Debt: most people have it and it often creates a hurdle to achieving financial independence. Having a ‘Debtonation Plan’ is useful to overcome this hurdle. Here’s one that will get anyone out of all their debt within five years, if they stick to it and don’t create any further debt.
The 'Debtonation' Plan
|Debt||Interest||Amount Owing||Repayments||New Repayments|
|1||22%||V||A||A + 200 until V = 0|
|2||17%||W||B||B+A+200 when V=0|
|3||15%||X||C||C+B+A+200 when W=0|
|4||11%||Y||D||D+C+B+A+200 when X=0|
|5||8%||Z||E||E+D+C+B+A+200 when Y=0 until Z=0|
Three Accounts: Account number 1 is the Emergency Account.

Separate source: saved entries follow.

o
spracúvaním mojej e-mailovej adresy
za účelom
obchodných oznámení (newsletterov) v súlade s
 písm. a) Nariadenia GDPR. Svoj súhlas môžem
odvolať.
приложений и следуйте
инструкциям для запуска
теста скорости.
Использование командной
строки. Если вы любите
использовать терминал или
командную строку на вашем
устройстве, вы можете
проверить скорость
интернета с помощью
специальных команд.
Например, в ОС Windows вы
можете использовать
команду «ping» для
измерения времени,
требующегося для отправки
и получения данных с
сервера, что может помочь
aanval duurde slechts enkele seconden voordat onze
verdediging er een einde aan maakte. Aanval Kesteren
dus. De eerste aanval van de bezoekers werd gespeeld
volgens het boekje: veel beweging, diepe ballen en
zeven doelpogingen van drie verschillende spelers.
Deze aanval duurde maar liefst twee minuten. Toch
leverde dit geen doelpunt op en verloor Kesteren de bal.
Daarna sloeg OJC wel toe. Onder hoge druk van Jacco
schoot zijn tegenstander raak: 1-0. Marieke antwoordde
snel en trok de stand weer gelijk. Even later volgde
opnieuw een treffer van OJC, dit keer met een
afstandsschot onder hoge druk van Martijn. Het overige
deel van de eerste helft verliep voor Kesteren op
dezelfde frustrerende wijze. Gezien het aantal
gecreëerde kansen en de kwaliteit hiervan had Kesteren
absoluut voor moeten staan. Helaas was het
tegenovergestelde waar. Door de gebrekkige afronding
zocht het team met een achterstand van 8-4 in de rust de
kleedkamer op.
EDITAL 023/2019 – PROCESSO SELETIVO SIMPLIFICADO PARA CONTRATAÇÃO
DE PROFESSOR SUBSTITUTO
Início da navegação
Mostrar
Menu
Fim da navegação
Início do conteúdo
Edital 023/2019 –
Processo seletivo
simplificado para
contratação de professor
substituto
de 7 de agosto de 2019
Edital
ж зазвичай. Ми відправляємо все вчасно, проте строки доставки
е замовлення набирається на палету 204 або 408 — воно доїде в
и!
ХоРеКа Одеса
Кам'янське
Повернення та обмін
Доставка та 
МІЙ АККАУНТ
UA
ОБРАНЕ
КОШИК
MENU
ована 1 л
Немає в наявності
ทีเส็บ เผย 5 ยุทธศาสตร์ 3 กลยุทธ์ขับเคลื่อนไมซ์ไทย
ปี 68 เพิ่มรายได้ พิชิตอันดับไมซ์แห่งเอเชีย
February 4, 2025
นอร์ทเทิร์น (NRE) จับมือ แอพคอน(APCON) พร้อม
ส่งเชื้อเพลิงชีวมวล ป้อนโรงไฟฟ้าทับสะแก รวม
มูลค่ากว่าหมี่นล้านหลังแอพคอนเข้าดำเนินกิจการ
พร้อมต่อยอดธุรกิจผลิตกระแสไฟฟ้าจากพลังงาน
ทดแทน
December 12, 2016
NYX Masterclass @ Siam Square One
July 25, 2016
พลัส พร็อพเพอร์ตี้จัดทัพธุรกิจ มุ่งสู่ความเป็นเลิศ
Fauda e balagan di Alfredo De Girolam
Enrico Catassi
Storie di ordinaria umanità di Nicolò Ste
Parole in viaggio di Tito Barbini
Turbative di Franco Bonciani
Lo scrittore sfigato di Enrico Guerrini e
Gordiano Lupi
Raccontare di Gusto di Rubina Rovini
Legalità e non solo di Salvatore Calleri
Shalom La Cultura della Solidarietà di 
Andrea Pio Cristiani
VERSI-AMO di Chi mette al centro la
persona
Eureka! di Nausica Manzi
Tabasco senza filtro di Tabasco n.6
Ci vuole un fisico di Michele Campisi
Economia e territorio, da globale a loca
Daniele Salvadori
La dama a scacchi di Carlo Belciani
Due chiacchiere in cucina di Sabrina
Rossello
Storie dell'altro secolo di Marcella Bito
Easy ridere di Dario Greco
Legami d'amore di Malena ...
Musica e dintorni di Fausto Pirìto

Three months of income, usually in ‘cash’. Account number 2 is the Medium Term Savings Account which is for the new car, the deposit on the house or next property, education of the children, the next holiday etc., in short, for the ‘lifestyle’ acquisitions. The most practical vehicle for this is unit trusts. Account number 3 is the Long Term savings Account for retirement/financial independence. Starting with equities, then adding property but when retirement or financial independence is reached it should include cash again. A third into each of these asset classes is a prudent balance and should be maintained. A 30 - 50% exposure to offshore in each of these classes will add to a portfolio’s stability.